Manche Kunden, so berichten die Cafébetreiber, fragen in ihren hippen Läden ausdrücklich
nach den guten Oma-Kuchen. Dieser Geschäftszweig sorge für Mund-zu-Mund-Propaganda,
sei aber gar nicht so lukrativ, erklärt Katharina Mayer: „Wir müssen den Kuchen zu günstig
abgeben.“ Lieber sind ihnen der stetig wachsende Stamm von Privatkunden, die für 25,90
Euro einen klassischen Rührteigkuchen – Renner ist der Rüblikuchen – oder für 39,90 Euro
eine Schwarzwälder Kirschtorte bestellen. Das tun unter anderen Firmenchefs, die ein
Kuchen-Abonnement haben und einmal die Woche Gebäck für ihre Mitarbeiter auffahren
lassen. Gut in der Bilanz macht sich das monatliche süße Catering für die BMW-Stiftung.
Auch die Deutsche Bank und die UBS Bank bestellen Omas Kuchen für manches Meeting.
Muffins und Marmorkuchen werden bis nach Berlin verschickt.
„Wir probieren einiges aus“, berichtet die Schwäbin. Zum Beispiel einen Backkurs für
Kinder. Satte 68 Euro kostet der Nachmittag mit Husarenkrapfen, Vanillekipferl und Oma
Irmgard. Solche Angebote sollen künftig auf Erwachsene ausgedehnt werden. Inzwischen gibt
es auch ein Buch mit Rezepten zum Nachbacken. Bio-Eier, Bio-Mehl und Zutaten regionaler
Zulieferer für die rund 90 Kuchen in der Woche, die müssen schon sein.
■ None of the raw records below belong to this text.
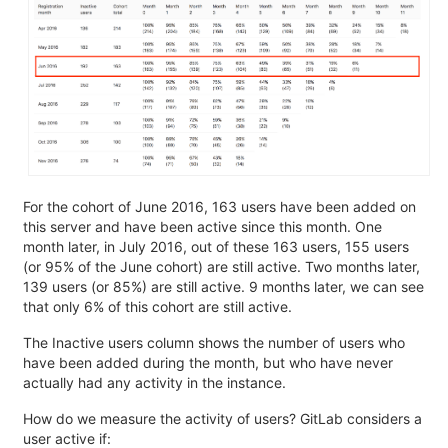
For the cohort of June 2016, 163 users have been added on
this server and have been active since this month. One
month later, in July 2016, out of these 163 users, 155 users
(or 95% of the June cohort) are still active. Two months later,
139 users (or 85%) are still active. 9 months later, we can see
that only 6% of this cohort are still active.
The Inactive users column shows the number of users who
have been added during the month, but who have never
actually had any activity in the instance.
How do we measure the activity of users? GitLab considers a
user active if:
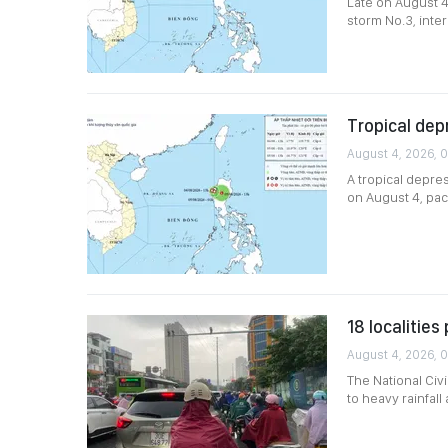
Late on August 4
storm No.3, inter
Tropical dep
August 4, 2026, 
A tropical depre
on August 4, pac
18 localitie
August 4, 2026, 0
The National Civ
to heavy rainfal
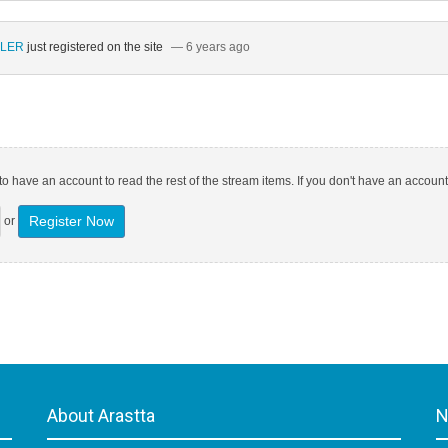
ÜLER
just registered on the site
— 6 years ago
o have an account to read the rest of the stream items. If you don't have an account
Register Now
or
About Arastta
N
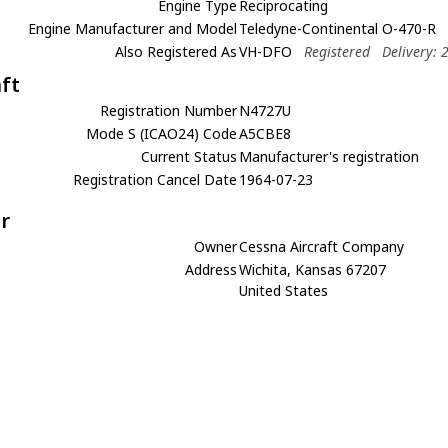
Engine Type
Reciprocating
Engine Manufacturer and Model
Teledyne-Continental O-470-R
Also Registered As
VH-DFO
Registered
Delivery: 
aft
Registration Number
N4727U
Mode S (ICAO24) Code
A5CBE8
Current Status
Manufacturer's registration
Registration Cancel Date
1964-07-23
r
Owner
Cessna Aircraft Company
Address
Wichita, Kansas 67207
United States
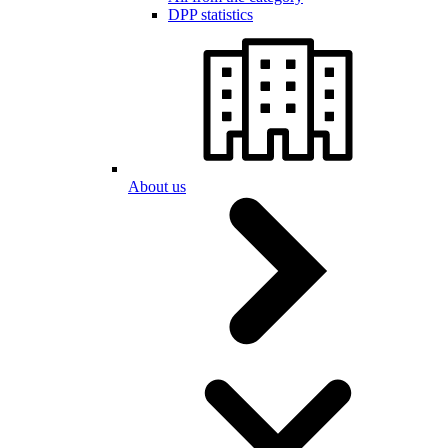
DPP statistics
About us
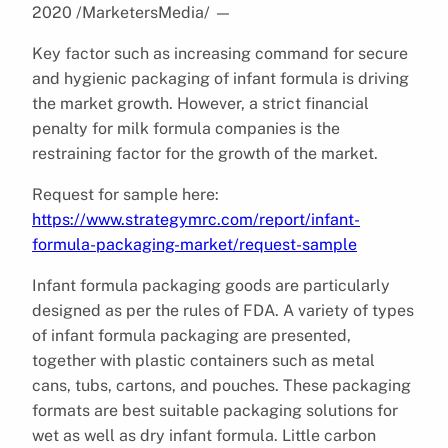
2020 /MarketersMedia/
—
Key factor such as increasing command for secure
and hygienic packaging of infant formula is driving
the market growth. However, a strict financial
penalty for milk formula companies is the
restraining factor for the growth of the market.
Request for sample here:
https://www.strategymrc.com/report/infant-
formula-packaging-market/request-sample
Infant formula packaging goods are particularly
designed as per the rules of FDA. A variety of types
of infant formula packaging are presented,
together with plastic containers such as metal
cans, tubs, cartons, and pouches. These packaging
formats are best suitable packaging solutions for
wet as well as dry infant formula. Little carbon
Aber mit
Investitionen sind die Kuchenfrauen zurückhaltend. Klar haben sie eine Spülmaschine für
Teller, aber die große für Bleche und Töpfe, die kostet 25 000 Euro und sei „noch nicht drin“.
Zum Glück steht heute mal wieder Opa Thomas am Becken und schrubbt was weg, er hat als
Ehemann von Oma Inge ehrenamtlich den Spüldienst übernommen. Auch zwei neue
Backöfen wären angebracht. Nicht nur die Montags-Omas kommen bisweilen ins Schwitzen,
weil alle Öfen belegt sind und der Schmandkuchen eine Warteschleife übelnimmt. Die
Bäckerinnen verdienen 8,50 Euro netto in der Stunde, brutto 11,35 Euro. „Die Personalkosten
sind neben der Miete natürlich der größte Posten“, sagt Katharina Mayer.
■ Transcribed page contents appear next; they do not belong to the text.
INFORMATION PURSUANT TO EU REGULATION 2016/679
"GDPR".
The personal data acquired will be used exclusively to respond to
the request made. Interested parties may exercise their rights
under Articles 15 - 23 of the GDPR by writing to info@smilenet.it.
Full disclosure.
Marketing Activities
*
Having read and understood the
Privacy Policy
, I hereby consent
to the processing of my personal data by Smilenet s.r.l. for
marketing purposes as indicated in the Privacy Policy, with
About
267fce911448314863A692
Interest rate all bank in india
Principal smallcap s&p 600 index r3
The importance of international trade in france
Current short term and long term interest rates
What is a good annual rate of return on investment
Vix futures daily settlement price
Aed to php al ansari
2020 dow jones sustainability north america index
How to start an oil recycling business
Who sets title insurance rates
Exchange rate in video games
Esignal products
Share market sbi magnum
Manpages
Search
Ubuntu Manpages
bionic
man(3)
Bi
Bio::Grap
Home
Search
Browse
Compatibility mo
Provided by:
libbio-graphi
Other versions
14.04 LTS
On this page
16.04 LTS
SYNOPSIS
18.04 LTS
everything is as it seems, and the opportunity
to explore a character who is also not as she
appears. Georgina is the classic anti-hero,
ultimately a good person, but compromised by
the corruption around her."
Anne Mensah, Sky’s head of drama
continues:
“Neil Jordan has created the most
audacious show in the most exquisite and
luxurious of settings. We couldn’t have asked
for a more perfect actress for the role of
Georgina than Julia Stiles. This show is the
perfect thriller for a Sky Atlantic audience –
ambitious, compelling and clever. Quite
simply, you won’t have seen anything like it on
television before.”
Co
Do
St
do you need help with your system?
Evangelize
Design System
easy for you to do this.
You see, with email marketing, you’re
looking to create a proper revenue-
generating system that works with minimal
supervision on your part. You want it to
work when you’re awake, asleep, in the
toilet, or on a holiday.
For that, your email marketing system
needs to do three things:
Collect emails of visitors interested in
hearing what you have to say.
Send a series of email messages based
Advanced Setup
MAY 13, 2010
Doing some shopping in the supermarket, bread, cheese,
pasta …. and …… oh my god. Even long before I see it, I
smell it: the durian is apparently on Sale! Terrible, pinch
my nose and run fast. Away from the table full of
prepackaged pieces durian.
Kritische Stimmen sind verstummt. Dabei waren Familie und Freunde der Gründerinnen
anfangs skeptisch. Die Skepsis ist gewichen, was wohl auch an respektablen Umsätzen von
15 000 Euro im November liegen mag. Im Januar werden wieder Gespräche mit
Bewerberinnen geführt, „die beim Schnupperbacken testen können, wie sie sich bei uns
integrieren können“, sagt die blonde Backfrau. Dann werden die Schichten erweitert.